*TASK DESCRIPTION*
Reproduce verbatim the line containing "framed print: present [508,87,560,137]" and every line that follows it through the end of the entries below, omitting all pictures.

-*-*-

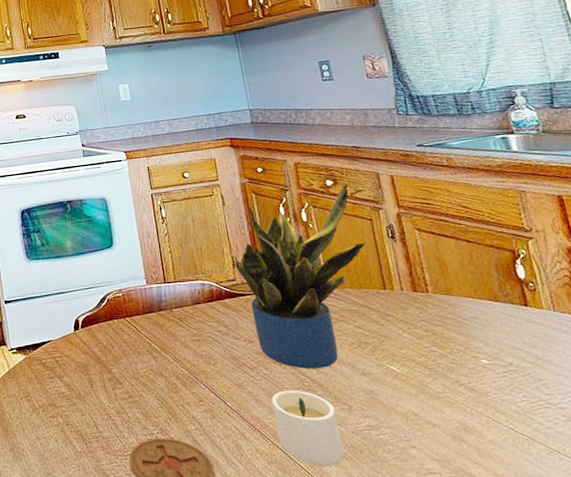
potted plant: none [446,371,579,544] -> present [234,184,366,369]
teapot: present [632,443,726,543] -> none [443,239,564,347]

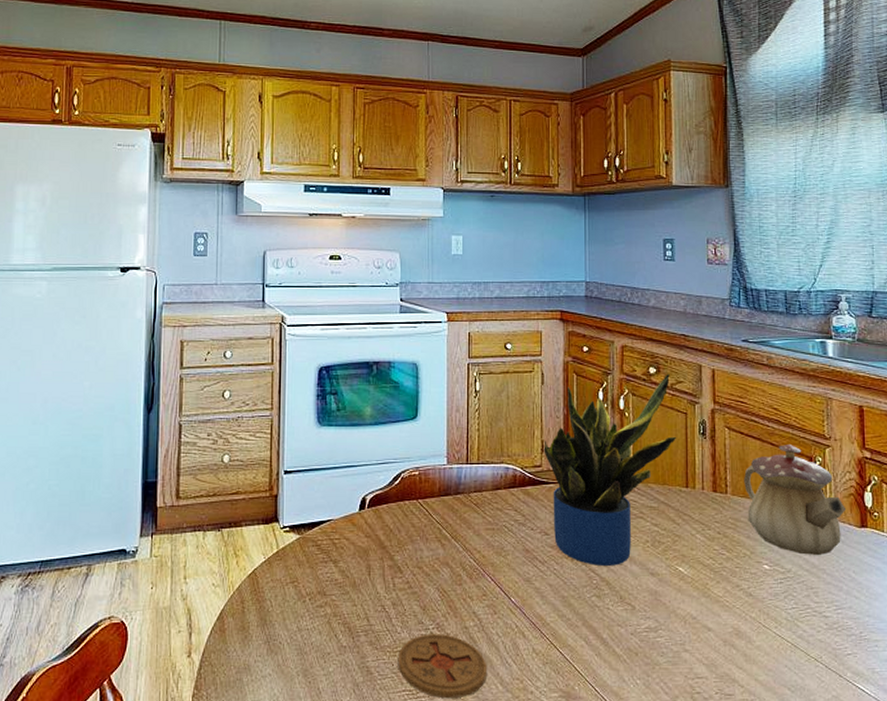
candle: present [271,390,344,466] -> none [557,587,619,668]
teapot: none [443,239,564,347] -> present [744,443,847,555]

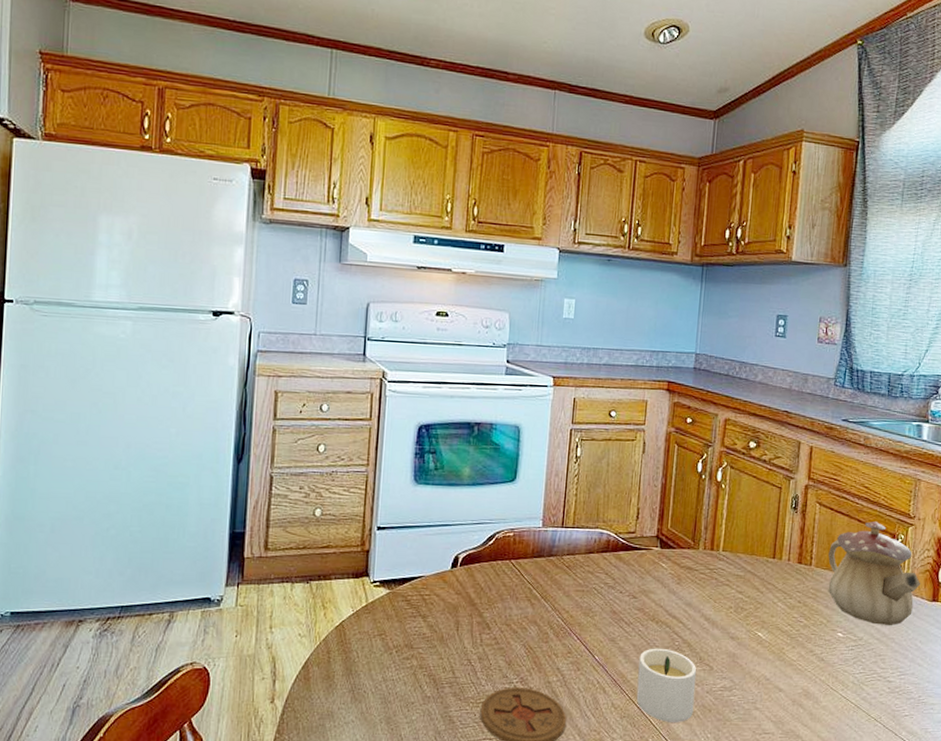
potted plant: present [543,373,677,566] -> none [639,448,769,629]
candle: none [557,587,619,668] -> present [636,648,697,722]

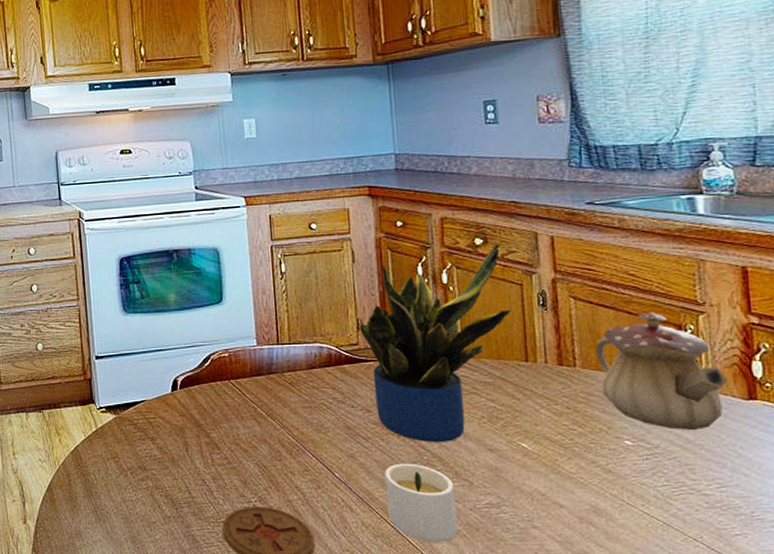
potted plant: none [639,448,769,629] -> present [359,243,512,442]

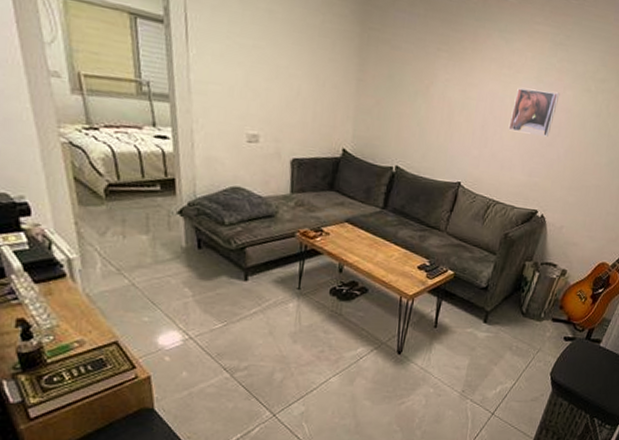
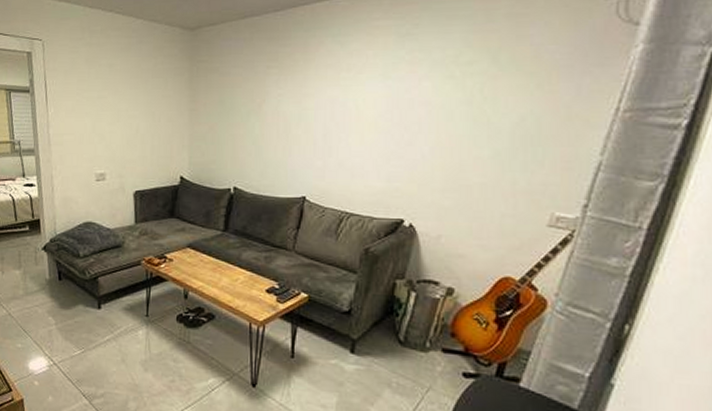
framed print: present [508,87,560,137] -> none [355,86,415,136]

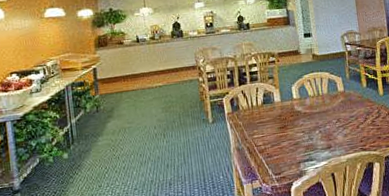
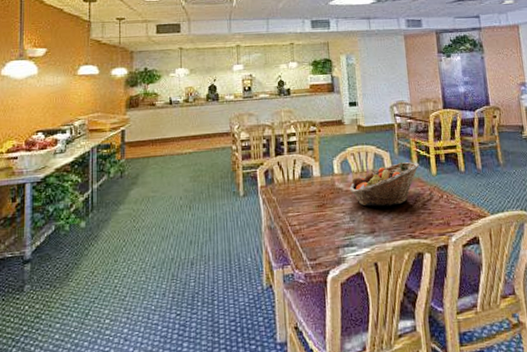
fruit basket: none [307,85,368,126] -> present [350,162,419,207]

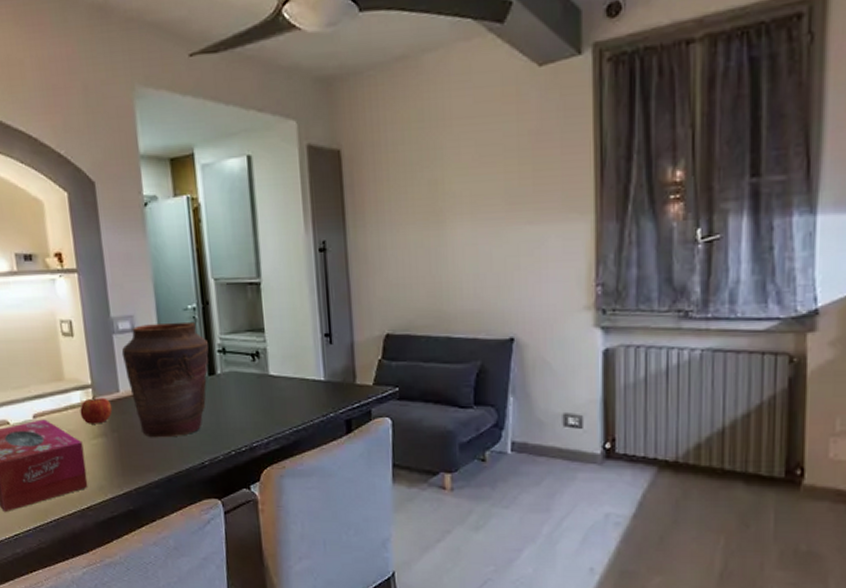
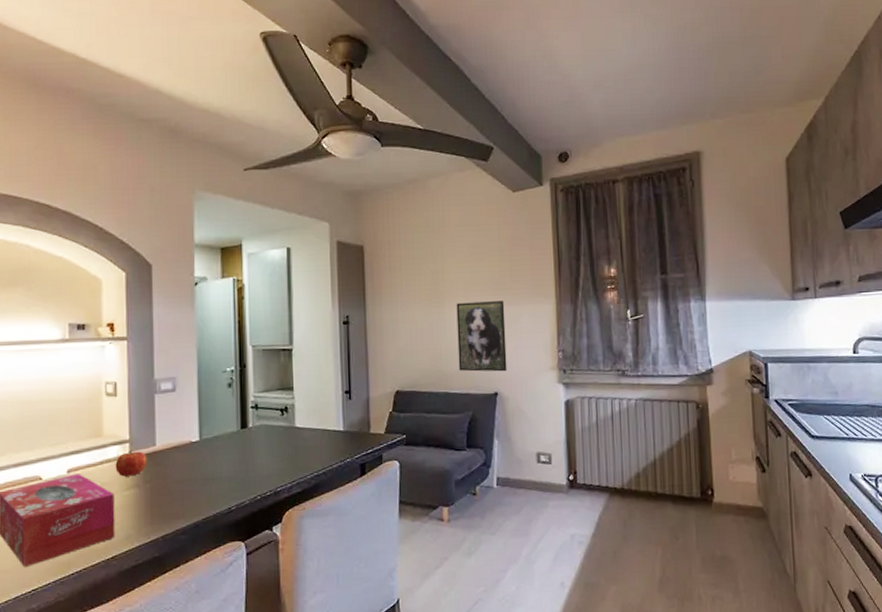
vase: present [121,321,209,438] -> none [161,382,243,487]
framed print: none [460,219,527,312] -> present [456,301,507,372]

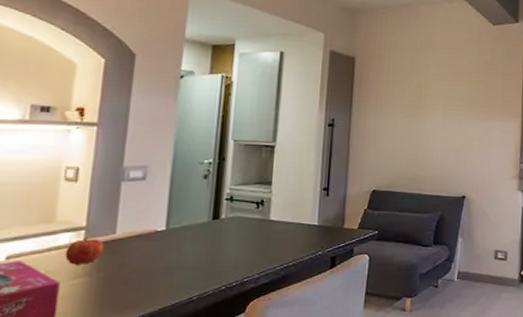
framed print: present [456,301,507,372] -> none [432,115,478,178]

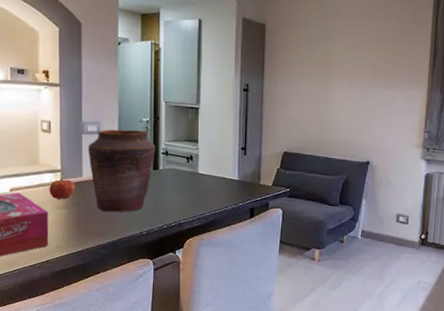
vase: none [127,173,217,276] -> present [87,129,155,213]

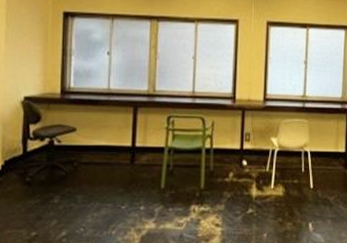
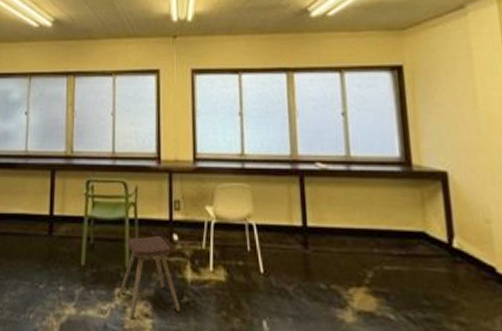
music stool: none [195,162,246,228] -> present [120,236,181,318]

-*-*-

*RESPONSE AREA*
framed print: present [508,87,560,137] -> none [355,86,415,136]

fruit basket: none [307,85,368,126] -> present [350,162,419,207]

vase: present [121,321,209,438] -> none [161,382,243,487]
framed print: none [460,219,527,312] -> present [456,301,507,372]

framed print: present [456,301,507,372] -> none [432,115,478,178]

vase: none [127,173,217,276] -> present [87,129,155,213]

music stool: none [195,162,246,228] -> present [120,236,181,318]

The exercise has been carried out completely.